### PROBLEM DETAILS
Output the material exactly, keeping every line intact.

*** INFORMATION Section Begins ***

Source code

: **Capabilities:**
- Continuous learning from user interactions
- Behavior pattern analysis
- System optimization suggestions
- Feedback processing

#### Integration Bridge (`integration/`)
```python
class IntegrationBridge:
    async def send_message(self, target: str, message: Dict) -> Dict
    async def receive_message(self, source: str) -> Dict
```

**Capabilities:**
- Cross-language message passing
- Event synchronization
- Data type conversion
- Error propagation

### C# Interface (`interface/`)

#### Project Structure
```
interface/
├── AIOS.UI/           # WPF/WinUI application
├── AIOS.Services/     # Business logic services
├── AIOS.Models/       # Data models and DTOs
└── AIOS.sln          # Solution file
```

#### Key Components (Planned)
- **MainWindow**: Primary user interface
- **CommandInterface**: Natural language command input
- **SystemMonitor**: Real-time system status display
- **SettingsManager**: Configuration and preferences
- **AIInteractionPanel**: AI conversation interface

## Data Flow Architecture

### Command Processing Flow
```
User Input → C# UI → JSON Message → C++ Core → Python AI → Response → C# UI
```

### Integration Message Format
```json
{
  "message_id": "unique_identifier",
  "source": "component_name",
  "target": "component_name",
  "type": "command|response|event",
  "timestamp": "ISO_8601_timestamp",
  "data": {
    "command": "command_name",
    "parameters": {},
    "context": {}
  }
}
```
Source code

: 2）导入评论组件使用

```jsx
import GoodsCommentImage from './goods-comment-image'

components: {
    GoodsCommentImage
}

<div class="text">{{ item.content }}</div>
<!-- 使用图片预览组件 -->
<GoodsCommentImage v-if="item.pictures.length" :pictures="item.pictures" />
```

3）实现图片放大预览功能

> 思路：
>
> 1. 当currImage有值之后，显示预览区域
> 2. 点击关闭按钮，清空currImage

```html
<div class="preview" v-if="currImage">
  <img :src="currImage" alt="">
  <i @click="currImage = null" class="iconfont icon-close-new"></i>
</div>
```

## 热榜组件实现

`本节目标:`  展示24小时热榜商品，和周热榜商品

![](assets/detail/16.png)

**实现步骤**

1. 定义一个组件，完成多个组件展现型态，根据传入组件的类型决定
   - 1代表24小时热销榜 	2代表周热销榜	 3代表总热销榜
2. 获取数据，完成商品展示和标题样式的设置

*** INFORMATION Section Ends ***

### REPLY TO THE EXERCISE
Source code

: **Capabilities:**
- Continuous learning from user interactions
- Behavior pattern analysis
- System optimization suggestions
- Feedback processing

#### Integration Bridge (`integration/`)
```python
class IntegrationBridge:
    async def send_message(self, target: str, message: Dict) -> Dict
    async def receive_message(self, source: str) -> Dict
```

**Capabilities:**
- Cross-language message passing
- Event synchronization
- Data type conversion
- Error propagation

### C# Interface (`interface/`)

#### Project Structure
```
interface/
├── AIOS.UI/           # WPF/WinUI application
├── AIOS.Services/     # Business logic services
├── AIOS.Models/       # Data models and DTOs
└── AIOS.sln          # Solution file
```

#### Key Components (Planned)
- **MainWindow**: Primary user interface
- **CommandInterface**: Natural language command input
- **SystemMonitor**: Real-time system status display
- **SettingsManager**: Configuration and preferences
- **AIInteractionPanel**: AI conversation interface

## Data Flow Architecture

### Command Processing Flow
```
User Input → C# UI → JSON Message → C++ Core → Python AI → Response → C# UI
```

### Integration Message Format
```json
{
  "message_id": "unique_identifier",
  "source": "component_name",
  "target": "component_name",
  "type": "command|response|event",
  "timestamp": "ISO_8601_timestamp",
  "data": {
    "command": "command_name",
    "parameters": {},
    "context": {}
  }
}
```
Source code

: 2）导入评论组件使用

```jsx
import GoodsCommentImage from './goods-comment-image'

components: {
    GoodsCommentImage
}

<div class="text">{{ item.content }}</div>
<!-- 使用图片预览组件 -->
<GoodsCommentImage v-if="item.pictures.length" :pictures="item.pictures" />
```

3）实现图片放大预览功能

> 思路：
>
> 1. 当currImage有值之后，显示预览区域
> 2. 点击关闭按钮，清空currImage

```html
<div class="preview" v-if="currImage">
  <img :src="currImage" alt="">
  <i @click="currImage = null" class="iconfont icon-close-new"></i>
</div>
```

## 热榜组件实现

`本节目标:`  展示24小时热榜商品，和周热榜商品

![](assets/detail/16.png)

**实现步骤**

1. 定义一个组件，完成多个组件展现型态，根据传入组件的类型决定
   - 1代表24小时热销榜 	2代表周热销榜	 3代表总热销榜
2. 获取数据，完成商品展示和标题样式的设置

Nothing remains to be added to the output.